Required work: Reproduce the following material exactly, including every line.

══ Records for the task ══

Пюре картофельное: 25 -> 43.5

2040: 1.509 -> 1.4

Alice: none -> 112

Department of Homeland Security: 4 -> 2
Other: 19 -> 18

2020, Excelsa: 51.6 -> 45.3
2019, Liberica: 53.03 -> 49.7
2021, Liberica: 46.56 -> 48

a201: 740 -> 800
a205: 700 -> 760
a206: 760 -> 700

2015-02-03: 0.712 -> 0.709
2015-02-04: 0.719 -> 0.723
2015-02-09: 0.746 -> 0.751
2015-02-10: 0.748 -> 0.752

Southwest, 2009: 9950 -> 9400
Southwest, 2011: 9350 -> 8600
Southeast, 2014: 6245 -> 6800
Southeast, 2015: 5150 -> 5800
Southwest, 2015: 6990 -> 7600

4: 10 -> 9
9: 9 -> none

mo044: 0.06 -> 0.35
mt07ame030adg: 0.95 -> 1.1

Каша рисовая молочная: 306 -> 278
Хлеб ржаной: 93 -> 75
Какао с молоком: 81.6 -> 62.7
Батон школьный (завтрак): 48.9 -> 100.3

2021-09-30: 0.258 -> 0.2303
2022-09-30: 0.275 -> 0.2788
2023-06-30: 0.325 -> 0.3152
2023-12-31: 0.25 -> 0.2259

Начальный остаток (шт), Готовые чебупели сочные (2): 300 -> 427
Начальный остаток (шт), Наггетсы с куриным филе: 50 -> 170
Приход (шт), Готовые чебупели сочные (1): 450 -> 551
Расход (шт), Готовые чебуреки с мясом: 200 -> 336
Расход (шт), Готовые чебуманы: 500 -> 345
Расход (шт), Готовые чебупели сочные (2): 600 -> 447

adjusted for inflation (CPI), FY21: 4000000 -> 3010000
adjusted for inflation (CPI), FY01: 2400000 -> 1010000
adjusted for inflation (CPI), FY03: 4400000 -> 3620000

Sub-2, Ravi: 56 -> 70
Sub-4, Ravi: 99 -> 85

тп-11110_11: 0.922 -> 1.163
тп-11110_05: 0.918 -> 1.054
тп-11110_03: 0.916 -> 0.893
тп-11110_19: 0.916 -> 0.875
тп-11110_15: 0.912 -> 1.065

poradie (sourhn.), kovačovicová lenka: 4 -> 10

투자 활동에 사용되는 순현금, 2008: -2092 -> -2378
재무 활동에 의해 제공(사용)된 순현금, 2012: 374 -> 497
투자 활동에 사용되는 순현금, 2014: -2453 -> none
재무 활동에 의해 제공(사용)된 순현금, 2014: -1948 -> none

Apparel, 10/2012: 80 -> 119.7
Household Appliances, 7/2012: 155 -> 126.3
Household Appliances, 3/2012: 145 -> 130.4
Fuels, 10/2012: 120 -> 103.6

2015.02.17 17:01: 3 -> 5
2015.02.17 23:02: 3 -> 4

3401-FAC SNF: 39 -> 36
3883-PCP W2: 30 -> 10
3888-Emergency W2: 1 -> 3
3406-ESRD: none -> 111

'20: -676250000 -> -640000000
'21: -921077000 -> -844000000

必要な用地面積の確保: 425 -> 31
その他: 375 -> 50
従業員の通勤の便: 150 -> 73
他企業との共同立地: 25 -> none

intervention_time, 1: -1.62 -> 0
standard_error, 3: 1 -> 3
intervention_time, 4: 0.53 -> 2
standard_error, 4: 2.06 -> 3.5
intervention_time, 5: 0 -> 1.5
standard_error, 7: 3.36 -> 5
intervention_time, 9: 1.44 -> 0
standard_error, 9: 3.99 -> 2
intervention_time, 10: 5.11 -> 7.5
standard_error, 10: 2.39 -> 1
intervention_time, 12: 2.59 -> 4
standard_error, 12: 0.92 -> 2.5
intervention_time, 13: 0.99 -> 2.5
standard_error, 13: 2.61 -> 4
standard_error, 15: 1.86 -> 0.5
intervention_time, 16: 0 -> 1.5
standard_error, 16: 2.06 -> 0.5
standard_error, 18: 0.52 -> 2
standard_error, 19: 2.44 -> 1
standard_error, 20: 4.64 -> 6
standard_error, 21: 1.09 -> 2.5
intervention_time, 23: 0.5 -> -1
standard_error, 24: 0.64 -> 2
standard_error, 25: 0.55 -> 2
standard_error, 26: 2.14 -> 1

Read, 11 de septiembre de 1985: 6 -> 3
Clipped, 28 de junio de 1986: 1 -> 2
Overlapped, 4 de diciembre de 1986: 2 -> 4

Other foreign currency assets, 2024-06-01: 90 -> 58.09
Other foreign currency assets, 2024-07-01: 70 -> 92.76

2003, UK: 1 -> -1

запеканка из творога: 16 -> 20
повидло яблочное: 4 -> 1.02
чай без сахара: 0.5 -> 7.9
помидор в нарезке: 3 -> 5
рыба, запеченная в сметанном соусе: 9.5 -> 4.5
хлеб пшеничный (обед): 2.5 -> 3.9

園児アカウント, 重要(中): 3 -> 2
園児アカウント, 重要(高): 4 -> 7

═══

Answer to this exercise:
Пюре картофельное: 25 -> 43.5

2040: 1.509 -> 1.4

Alice: none -> 112

Department of Homeland Security: 4 -> 2
Other: 19 -> 18

2020, Excelsa: 51.6 -> 45.3
2019, Liberica: 53.03 -> 49.7
2021, Liberica: 46.56 -> 48

a201: 740 -> 800
a205: 700 -> 760
a206: 760 -> 700

2015-02-03: 0.712 -> 0.709
2015-02-04: 0.719 -> 0.723
2015-02-09: 0.746 -> 0.751
2015-02-10: 0.748 -> 0.752

Southwest, 2009: 9950 -> 9400
Southwest, 2011: 9350 -> 8600
Southeast, 2014: 6245 -> 6800
Southeast, 2015: 5150 -> 5800
Southwest, 2015: 6990 -> 7600

4: 10 -> 9
9: 9 -> none

mo044: 0.06 -> 0.35
mt07ame030adg: 0.95 -> 1.1

Каша рисовая молочная: 306 -> 278
Хлеб ржаной: 93 -> 75
Какао с молоком: 81.6 -> 62.7
Батон школьный (завтрак): 48.9 -> 100.3

2021-09-30: 0.258 -> 0.2303
2022-09-30: 0.275 -> 0.2788
2023-06-30: 0.325 -> 0.3152
2023-12-31: 0.25 -> 0.2259

Начальный остаток (шт), Готовые чебупели сочные (2): 300 -> 427
Начальный остаток (шт), Наггетсы с куриным филе: 50 -> 170
Приход (шт), Готовые чебупели сочные (1): 450 -> 551
Расход (шт), Готовые чебуреки с мясом: 200 -> 336
Расход (шт), Готовые чебуманы: 500 -> 345
Расход (шт), Готовые чебупели сочные (2): 600 -> 447

adjusted for inflation (CPI), FY21: 4000000 -> 3010000
adjusted for inflation (CPI), FY01: 2400000 -> 1010000
adjusted for inflation (CPI), FY03: 4400000 -> 3620000

Sub-2, Ravi: 56 -> 70
Sub-4, Ravi: 99 -> 85

тп-11110_11: 0.922 -> 1.163
тп-11110_05: 0.918 -> 1.054
тп-11110_03: 0.916 -> 0.893
тп-11110_19: 0.916 -> 0.875
тп-11110_15: 0.912 -> 1.065

poradie (sourhn.), kovačovicová lenka: 4 -> 10

투자 활동에 사용되는 순현금, 2008: -2092 -> -2378
재무 활동에 의해 제공(사용)된 순현금, 2012: 374 -> 497
투자 활동에 사용되는 순현금, 2014: -2453 -> none
재무 활동에 의해 제공(사용)된 순현금, 2014: -1948 -> none

Apparel, 10/2012: 80 -> 119.7
Household Appliances, 7/2012: 155 -> 126.3
Household Appliances, 3/2012: 145 -> 130.4
Fuels, 10/2012: 120 -> 103.6

2015.02.17 17:01: 3 -> 5
2015.02.17 23:02: 3 -> 4

3401-FAC SNF: 39 -> 36
3883-PCP W2: 30 -> 10
3888-Emergency W2: 1 -> 3
3406-ESRD: none -> 111

'20: -676250000 -> -640000000
'21: -921077000 -> -844000000

必要な用地面積の確保: 425 -> 31
その他: 375 -> 50
従業員の通勤の便: 150 -> 73
他企業との共同立地: 25 -> none

intervention_time, 1: -1.62 -> 0
standard_error, 3: 1 -> 3
intervention_time, 4: 0.53 -> 2
standard_error, 4: 2.06 -> 3.5
intervention_time, 5: 0 -> 1.5
standard_error, 7: 3.36 -> 5
intervention_time, 9: 1.44 -> 0
standard_error, 9: 3.99 -> 2
intervention_time, 10: 5.11 -> 7.5
standard_error, 10: 2.39 -> 1
intervention_time, 12: 2.59 -> 4
standard_error, 12: 0.92 -> 2.5
intervention_time, 13: 0.99 -> 2.5
standard_error, 13: 2.61 -> 4
standard_error, 15: 1.86 -> 0.5
intervention_time, 16: 0 -> 1.5
standard_error, 16: 2.06 -> 0.5
standard_error, 18: 0.52 -> 2
standard_error, 19: 2.44 -> 1
standard_error, 20: 4.64 -> 6
standard_error, 21: 1.09 -> 2.5
intervention_time, 23: 0.5 -> -1
standard_error, 24: 0.64 -> 2
standard_error, 25: 0.55 -> 2
standard_error, 26: 2.14 -> 1

Read, 11 de septiembre de 1985: 6 -> 3
Clipped, 28 de junio de 1986: 1 -> 2
Overlapped, 4 de diciembre de 1986: 2 -> 4

Other foreign currency assets, 2024-06-01: 90 -> 58.09
Other foreign currency assets, 2024-07-01: 70 -> 92.76

2003, UK: 1 -> -1

запеканка из творога: 16 -> 20
повидло яблочное: 4 -> 1.02
чай без сахара: 0.5 -> 7.9
помидор в нарезке: 3 -> 5
рыба, запеченная в сметанном соусе: 9.5 -> 4.5
хлеб пшеничный (обед): 2.5 -> 3.9

園児アカウント, 重要(中): 3 -> 2
園児アカウント, 重要(高): 4 -> 7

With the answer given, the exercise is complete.